» DOCUMENT TEXT:
** Start **

Deploying Models to Non-participating Clients in Federated Learning without Fine-tuning: A Hypernetwork-based Approach¶

Conference: ICLR2026
OpenReview: https://openreview.net/forum?id=9XkmuBR0r1
Code: https://github.com/Soptq/hyperfedzero-public
Area: Federated Learning / Distributional Generalization
Keywords: Federated Learning, Hypernetwork, Zero-shot Personalization, Intra-domain Distribution Shift, Non-participating Clients

TL;DR¶

HyperFedZero utilizes a hypernetwork conditioned on "distribution embeddings" to dynamically generate classifier parameters for new, non-participating clients with intra-domain distribution shifts. It achieves localized personalization with zero fine-tuning and minimal overhead, consistently outperforming existing methods across 7 datasets and 5 models.

Background & Motivation¶

Background: Federated Learning (FL) enables multiple clients to train models collaboratively without sharing raw data, with the primary challenge being data heterogeneity (non-i.i.d.). Existing methods focus on "participating clients"—either learning personalized models (pFedMe, Ditto) or fine-tuning global models (basic, regularized, or selective fine-tuning) to fit local data.

** End **

» MATERIAL PROVIDED:
** Start **

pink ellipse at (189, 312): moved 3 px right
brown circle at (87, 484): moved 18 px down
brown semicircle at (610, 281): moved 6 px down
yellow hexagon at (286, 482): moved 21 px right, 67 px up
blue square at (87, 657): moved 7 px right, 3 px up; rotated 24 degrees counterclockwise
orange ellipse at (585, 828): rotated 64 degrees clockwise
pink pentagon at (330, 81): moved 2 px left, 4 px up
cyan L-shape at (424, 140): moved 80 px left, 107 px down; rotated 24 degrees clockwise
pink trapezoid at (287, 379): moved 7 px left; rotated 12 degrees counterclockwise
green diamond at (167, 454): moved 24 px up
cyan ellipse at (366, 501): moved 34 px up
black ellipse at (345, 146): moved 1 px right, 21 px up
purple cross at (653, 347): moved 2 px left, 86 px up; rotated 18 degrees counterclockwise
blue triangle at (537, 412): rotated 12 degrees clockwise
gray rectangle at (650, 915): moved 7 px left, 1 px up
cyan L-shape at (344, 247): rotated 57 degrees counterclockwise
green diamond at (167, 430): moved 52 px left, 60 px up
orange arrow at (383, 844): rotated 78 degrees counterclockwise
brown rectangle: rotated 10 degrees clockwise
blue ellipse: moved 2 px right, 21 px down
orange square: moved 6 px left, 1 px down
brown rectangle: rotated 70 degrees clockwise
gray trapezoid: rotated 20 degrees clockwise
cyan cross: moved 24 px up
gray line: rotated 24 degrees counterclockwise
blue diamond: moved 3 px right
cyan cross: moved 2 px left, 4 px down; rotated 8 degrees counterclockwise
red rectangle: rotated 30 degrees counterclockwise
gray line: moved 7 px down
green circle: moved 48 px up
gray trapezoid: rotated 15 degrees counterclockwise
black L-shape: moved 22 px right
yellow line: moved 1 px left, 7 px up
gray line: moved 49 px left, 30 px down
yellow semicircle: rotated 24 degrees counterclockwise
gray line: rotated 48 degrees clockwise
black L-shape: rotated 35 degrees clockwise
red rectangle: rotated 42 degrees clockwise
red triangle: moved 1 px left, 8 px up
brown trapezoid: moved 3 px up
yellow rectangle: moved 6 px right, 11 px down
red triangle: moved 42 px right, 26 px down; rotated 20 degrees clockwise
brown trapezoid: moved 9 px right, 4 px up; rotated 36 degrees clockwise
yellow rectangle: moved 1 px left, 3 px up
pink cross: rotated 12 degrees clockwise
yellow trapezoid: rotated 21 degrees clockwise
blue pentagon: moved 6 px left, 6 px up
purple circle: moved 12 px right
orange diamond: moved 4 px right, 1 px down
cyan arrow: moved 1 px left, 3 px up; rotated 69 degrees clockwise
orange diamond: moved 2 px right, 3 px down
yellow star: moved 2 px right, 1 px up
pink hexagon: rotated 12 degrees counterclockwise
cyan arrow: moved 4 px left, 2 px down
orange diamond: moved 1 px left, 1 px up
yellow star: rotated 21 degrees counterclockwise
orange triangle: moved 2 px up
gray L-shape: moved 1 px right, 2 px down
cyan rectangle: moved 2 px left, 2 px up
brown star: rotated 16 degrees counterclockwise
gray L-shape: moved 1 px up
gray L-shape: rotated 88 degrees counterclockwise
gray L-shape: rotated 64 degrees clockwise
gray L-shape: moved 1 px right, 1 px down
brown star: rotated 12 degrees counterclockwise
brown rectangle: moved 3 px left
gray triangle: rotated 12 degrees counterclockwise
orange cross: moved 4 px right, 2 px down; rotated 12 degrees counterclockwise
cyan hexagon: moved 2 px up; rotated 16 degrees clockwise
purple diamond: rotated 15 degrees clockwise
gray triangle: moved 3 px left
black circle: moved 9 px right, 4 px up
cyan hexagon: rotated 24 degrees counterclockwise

** End **

» PROBLEM SET:
1 > Answer from the federated learning page:
(a) Which conference is listed for the paper?
(b) Across how many datasets and how many models does HyperFedZero outperform existing methods?
(c) What does Federated Learning let multiple clients do without sharing raw data?
2 > Copy the records from their first line through the line containing "gray line: moved 49 px left, 30 px down", including both ends.
The federated learning page and the records have nothing to do with each other.

» RESULTS:
1 >
(a) ICLR2026
(b) 7 datasets and 5 models
(c) Train models collaboratively

2 >
pink ellipse at (189, 312): moved 3 px right
brown circle at (87, 484): moved 18 px down
brown semicircle at (610, 281): moved 6 px down
yellow hexagon at (286, 482): moved 21 px right, 67 px up
blue square at (87, 657): moved 7 px right, 3 px up; rotated 24 degrees counterclockwise
orange ellipse at (585, 828): rotated 64 degrees clockwise
pink pentagon at (330, 81): moved 2 px left, 4 px up
cyan L-shape at (424, 140): moved 80 px left, 107 px down; rotated 24 degrees clockwise
pink trapezoid at (287, 379): moved 7 px left; rotated 12 degrees counterclockwise
green diamond at (167, 454): moved 24 px up
cyan ellipse at (366, 501): moved 34 px up
black ellipse at (345, 146): moved 1 px right, 21 px up
purple cross at (653, 347): moved 2 px left, 86 px up; rotated 18 degrees counterclockwise
blue triangle at (537, 412): rotated 12 degrees clockwise
gray rectangle at (650, 915): moved 7 px left, 1 px up
cyan L-shape at (344, 247): rotated 57 degrees counterclockwise
green diamond at (167, 430): moved 52 px left, 60 px up
orange arrow at (383, 844): rotated 78 degrees counterclockwise
brown rectangle: rotated 10 degrees clockwise
blue ellipse: moved 2 px right, 21 px down
orange square: moved 6 px left, 1 px down
brown rectangle: rotated 70 degrees clockwise
gray trapezoid: rotated 20 degrees clockwise
cyan cross: moved 24 px up
gray line: rotated 24 degrees counterclockwise
blue diamond: moved 3 px right
cyan cross: moved 2 px left, 4 px down; rotated 8 degrees counterclockwise
red rectangle: rotated 30 degrees counterclockwise
gray line: moved 7 px down
green circle: moved 48 px up
gray trapezoid: rotated 15 degrees counterclockwise
black L-shape: moved 22 px right
yellow line: moved 1 px left, 7 px up
gray line: moved 49 px left, 30 px down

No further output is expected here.